- [PROBLEM STATEMENT]
Copy the data word for word, from its first line through the line that contains "collectors: K. Keck", and include that line.

|---|

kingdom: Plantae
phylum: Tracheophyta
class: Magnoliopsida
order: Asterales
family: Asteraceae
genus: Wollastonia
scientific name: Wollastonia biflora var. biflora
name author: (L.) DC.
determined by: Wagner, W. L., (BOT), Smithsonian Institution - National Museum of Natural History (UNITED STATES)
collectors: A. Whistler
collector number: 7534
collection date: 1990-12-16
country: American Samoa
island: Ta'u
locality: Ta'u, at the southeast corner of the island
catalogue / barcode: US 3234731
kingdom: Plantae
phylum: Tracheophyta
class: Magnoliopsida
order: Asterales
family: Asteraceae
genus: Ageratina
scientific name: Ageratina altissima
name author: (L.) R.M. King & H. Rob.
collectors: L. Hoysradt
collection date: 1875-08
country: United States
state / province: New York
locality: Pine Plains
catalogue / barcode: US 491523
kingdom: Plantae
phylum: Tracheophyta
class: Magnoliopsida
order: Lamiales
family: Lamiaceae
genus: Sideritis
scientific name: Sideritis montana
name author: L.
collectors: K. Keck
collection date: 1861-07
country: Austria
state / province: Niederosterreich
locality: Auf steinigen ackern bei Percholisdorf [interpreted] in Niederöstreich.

|---|

- [CORRECT RESULT]
kingdom: Plantae
phylum: Tracheophyta
class: Magnoliopsida
order: Asterales
family: Asteraceae
genus: Wollastonia
scientific name: Wollastonia biflora var. biflora
name author: (L.) DC.
determined by: Wagner, W. L., (BOT), Smithsonian Institution - National Museum of Natural History (UNITED STATES)
collectors: A. Whistler
collector number: 7534
collection date: 1990-12-16
country: American Samoa
island: Ta'u
locality: Ta'u, at the southeast corner of the island
catalogue / barcode: US 3234731
kingdom: Plantae
phylum: Tracheophyta
class: Magnoliopsida
order: Asterales
family: Asteraceae
genus: Ageratina
scientific name: Ageratina altissima
name author: (L.) R.M. King & H. Rob.
collectors: L. Hoysradt
collection date: 1875-08
country: United States
state / province: New York
locality: Pine Plains
catalogue / barcode: US 491523
kingdom: Plantae
phylum: Tracheophyta
class: Magnoliopsida
order: Lamiales
family: Lamiaceae
genus: Sideritis
scientific name: Sideritis montana
name author: L.
collectors: K. Keck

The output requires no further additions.